▶ [DOCUMENT TEXT]
= = = =

[Skip to Content]
[Skip to Content Landing]
November 1952

URTICARIA PIGMENTOSA: Report of Case with Solitary Lesion

Author Affiliations


From the Department of Medicine (Dermatology), New York Hospital and Cornell University Medical College.

AMA Arch Derm Syphilol. 1952;66(5):618-620. doi:10.1001/archderm.1952.01530300074009

Urticaria pigmentosa is a rare chronic skin disease characterized by pigmented macules, papules, or nodules which become edematous if rubbed. There are three varieties depending upon the predominant type of lesion: (1) macular, (2) papulonodular, and (3) maculopapulonodular. The macular variety is the commonest. Usually, the disease has its onset within the first year of life, and it frequently subsides at puberty. However, the disease may not occur until adult life. Initially, the lesions may be urticarial, or rarely bullous. The sites of predilection are the trunk, arms, and thighs, although any cutaneous area may be affected. A diagnostic sign is urtication of the lesions when they are rubbed or otherwise irritated by friction. A tendency toward generalized dermographism is frequently present. The degree of pruritus varies with the individual but is rarely severe. The only sequel is permanent pigmentation where the lesions have been.

= = = =

▶ [HOW TO COMPLETE THIS TASK] Could you reproduce the urticaria pigmentosa article above in full, with every line unchanged from the first to the last?

▶ [PROVIDED DATA]

= = = =

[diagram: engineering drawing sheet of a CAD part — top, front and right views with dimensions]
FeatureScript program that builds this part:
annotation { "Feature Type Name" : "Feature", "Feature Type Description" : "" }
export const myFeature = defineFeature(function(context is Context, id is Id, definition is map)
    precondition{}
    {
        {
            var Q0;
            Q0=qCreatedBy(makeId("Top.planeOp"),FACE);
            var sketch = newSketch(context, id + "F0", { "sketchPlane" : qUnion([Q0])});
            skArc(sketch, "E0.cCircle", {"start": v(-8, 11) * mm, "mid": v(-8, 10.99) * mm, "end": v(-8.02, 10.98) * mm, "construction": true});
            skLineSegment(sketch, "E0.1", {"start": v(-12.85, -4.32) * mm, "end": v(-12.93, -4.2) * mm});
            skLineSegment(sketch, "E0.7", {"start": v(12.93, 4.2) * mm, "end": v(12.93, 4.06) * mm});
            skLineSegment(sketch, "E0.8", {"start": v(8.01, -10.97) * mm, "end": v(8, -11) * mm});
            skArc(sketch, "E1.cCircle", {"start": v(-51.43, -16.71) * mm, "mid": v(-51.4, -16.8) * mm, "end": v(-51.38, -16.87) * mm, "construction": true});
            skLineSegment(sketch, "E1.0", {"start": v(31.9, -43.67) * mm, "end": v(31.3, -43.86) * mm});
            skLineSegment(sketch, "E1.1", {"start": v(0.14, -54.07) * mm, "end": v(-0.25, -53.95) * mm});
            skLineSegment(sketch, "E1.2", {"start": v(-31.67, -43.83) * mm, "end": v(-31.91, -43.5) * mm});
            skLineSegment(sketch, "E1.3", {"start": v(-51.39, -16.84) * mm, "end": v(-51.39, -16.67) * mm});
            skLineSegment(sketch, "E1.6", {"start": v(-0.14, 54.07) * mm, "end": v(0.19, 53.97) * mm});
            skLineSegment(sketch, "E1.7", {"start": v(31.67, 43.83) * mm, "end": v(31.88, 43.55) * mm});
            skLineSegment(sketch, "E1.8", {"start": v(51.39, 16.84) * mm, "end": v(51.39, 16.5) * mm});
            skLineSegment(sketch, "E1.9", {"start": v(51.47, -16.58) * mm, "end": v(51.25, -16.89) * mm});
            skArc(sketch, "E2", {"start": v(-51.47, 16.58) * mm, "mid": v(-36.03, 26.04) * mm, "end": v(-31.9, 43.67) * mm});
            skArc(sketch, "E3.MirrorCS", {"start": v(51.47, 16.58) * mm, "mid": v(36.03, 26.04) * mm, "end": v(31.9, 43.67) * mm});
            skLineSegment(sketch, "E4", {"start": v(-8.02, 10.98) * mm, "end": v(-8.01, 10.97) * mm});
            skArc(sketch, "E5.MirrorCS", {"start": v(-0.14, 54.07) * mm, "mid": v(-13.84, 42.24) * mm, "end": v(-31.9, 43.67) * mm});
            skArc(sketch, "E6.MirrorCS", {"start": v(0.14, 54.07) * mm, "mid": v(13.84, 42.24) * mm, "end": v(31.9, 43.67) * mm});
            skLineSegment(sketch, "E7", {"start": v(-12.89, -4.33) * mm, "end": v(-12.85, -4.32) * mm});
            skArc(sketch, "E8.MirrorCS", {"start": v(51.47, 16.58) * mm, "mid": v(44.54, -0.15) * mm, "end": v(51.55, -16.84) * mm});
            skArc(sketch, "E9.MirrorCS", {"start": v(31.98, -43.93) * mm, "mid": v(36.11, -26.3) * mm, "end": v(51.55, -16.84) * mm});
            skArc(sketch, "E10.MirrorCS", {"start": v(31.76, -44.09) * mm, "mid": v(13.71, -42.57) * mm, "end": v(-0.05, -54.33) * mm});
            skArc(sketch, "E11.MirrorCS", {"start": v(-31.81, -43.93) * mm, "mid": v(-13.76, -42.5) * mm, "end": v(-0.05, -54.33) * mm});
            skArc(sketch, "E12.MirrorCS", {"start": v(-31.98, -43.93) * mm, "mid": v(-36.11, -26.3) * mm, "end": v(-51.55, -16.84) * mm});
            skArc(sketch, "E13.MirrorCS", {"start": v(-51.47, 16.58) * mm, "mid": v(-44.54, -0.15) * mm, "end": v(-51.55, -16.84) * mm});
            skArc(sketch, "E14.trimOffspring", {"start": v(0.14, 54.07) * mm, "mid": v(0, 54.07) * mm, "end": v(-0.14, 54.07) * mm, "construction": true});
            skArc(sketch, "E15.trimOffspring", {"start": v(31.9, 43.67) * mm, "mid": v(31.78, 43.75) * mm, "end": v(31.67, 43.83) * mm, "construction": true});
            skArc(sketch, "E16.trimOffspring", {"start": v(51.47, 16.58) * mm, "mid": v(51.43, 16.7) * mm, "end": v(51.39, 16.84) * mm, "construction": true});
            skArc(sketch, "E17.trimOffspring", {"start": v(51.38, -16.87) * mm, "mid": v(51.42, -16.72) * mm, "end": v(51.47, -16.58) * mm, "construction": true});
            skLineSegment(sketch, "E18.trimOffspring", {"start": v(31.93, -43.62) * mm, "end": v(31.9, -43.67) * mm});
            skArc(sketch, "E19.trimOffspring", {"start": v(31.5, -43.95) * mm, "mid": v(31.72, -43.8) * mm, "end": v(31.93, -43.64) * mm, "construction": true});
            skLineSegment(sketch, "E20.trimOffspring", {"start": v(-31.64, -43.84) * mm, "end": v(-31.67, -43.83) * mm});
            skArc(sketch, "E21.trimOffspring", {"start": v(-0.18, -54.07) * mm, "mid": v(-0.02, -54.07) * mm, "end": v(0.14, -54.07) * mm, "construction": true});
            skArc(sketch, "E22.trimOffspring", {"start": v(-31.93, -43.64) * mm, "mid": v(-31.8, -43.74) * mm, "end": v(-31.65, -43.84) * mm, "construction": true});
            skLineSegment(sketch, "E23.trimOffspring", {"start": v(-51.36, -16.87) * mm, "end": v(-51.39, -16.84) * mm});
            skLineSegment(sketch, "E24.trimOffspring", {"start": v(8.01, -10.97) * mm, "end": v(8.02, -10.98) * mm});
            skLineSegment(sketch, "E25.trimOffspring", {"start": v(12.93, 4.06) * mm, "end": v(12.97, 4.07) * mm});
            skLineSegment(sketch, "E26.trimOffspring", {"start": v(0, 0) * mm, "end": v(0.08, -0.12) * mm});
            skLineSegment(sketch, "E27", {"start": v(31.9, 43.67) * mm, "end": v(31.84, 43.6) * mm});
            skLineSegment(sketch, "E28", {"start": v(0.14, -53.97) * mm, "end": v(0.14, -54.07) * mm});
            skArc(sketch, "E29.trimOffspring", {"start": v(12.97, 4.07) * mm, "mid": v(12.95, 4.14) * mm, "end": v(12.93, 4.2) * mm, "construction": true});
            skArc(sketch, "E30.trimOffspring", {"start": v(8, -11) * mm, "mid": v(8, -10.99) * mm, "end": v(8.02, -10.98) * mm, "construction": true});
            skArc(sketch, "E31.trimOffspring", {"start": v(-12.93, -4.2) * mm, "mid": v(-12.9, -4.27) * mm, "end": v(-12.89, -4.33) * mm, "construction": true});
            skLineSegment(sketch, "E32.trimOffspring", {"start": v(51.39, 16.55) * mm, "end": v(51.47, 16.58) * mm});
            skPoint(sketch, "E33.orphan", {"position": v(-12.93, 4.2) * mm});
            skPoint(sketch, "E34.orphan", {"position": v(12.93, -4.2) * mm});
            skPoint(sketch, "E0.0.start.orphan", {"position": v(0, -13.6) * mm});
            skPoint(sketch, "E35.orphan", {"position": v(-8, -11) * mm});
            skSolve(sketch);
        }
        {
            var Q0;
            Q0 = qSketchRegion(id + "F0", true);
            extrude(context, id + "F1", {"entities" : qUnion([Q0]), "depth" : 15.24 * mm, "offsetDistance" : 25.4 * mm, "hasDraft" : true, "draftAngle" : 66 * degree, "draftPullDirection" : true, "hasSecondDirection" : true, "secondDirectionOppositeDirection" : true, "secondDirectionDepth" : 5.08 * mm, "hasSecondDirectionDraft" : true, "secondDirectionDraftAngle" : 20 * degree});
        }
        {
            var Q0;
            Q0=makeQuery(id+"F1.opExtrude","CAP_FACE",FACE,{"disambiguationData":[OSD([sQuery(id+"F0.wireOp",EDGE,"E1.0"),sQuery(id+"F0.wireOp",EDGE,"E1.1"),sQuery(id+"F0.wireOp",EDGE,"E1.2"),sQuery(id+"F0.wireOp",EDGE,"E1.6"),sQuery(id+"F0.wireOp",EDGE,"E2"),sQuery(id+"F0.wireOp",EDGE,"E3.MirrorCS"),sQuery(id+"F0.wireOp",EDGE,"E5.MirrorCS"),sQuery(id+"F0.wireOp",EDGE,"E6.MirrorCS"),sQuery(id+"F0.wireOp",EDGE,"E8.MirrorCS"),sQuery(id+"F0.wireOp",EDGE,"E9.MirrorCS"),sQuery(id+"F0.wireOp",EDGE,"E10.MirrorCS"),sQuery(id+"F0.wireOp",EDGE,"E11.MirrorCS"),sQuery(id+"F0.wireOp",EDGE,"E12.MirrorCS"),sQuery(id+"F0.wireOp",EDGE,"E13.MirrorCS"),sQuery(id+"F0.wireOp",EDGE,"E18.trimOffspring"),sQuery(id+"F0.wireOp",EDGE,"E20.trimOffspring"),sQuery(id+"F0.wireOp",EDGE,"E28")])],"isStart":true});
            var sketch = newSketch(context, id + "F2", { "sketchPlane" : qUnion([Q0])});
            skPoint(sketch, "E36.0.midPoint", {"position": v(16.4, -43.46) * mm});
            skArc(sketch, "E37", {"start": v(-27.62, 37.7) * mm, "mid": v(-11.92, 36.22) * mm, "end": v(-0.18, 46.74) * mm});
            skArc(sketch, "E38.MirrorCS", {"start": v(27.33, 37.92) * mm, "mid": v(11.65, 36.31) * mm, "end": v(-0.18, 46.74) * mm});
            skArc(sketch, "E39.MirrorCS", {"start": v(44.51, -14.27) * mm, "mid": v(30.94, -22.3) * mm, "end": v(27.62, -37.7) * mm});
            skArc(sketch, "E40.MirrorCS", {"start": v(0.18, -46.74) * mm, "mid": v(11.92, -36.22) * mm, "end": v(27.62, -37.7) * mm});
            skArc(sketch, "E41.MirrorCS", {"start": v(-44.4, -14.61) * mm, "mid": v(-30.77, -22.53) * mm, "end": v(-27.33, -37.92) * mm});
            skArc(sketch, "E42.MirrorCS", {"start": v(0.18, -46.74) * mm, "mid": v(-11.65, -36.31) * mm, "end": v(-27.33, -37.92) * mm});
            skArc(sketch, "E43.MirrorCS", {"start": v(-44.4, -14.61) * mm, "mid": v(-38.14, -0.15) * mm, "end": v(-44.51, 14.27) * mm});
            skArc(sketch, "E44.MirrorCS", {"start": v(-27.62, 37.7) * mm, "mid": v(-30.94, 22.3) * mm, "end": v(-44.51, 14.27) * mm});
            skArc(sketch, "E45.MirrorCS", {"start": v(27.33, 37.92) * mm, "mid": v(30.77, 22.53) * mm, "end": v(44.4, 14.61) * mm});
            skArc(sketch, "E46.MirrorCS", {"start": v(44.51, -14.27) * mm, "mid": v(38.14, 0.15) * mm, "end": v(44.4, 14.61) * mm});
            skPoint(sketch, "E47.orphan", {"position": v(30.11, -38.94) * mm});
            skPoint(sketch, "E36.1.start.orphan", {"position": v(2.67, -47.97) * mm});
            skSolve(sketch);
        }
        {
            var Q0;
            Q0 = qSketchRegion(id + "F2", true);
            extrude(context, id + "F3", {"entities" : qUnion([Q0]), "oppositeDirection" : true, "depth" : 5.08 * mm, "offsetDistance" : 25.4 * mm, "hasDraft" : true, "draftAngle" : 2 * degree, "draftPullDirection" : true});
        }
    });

= = = =

▶ [RESPONSE TO THIS TASK]
[Skip to Content]
[Skip to Content Landing]
November 1952

URTICARIA PIGMENTOSA: Report of Case with Solitary Lesion

Author Affiliations


From the Department of Medicine (Dermatology), New York Hospital and Cornell University Medical College.

AMA Arch Derm Syphilol. 1952;66(5):618-620. doi:10.1001/archderm.1952.01530300074009

Urticaria pigmentosa is a rare chronic skin disease characterized by pigmented macules, papules, or nodules which become edematous if rubbed. There are three varieties depending upon the predominant type of lesion: (1) macular, (2) papulonodular, and (3) maculopapulonodular. The macular variety is the commonest. Usually, the disease has its onset within the first year of life, and it frequently subsides at puberty. However, the disease may not occur until adult life. Initially, the lesions may be urticarial, or rarely bullous. The sites of predilection are the trunk, arms, and thighs, although any cutaneous area may be affected. A diagnostic sign is urtication of the lesions when they are rubbed or otherwise irritated by friction. A tendency toward generalized dermographism is frequently present. The degree of pruritus varies with the individual but is rarely severe. The only sequel is permanent pigmentation where the lesions have been.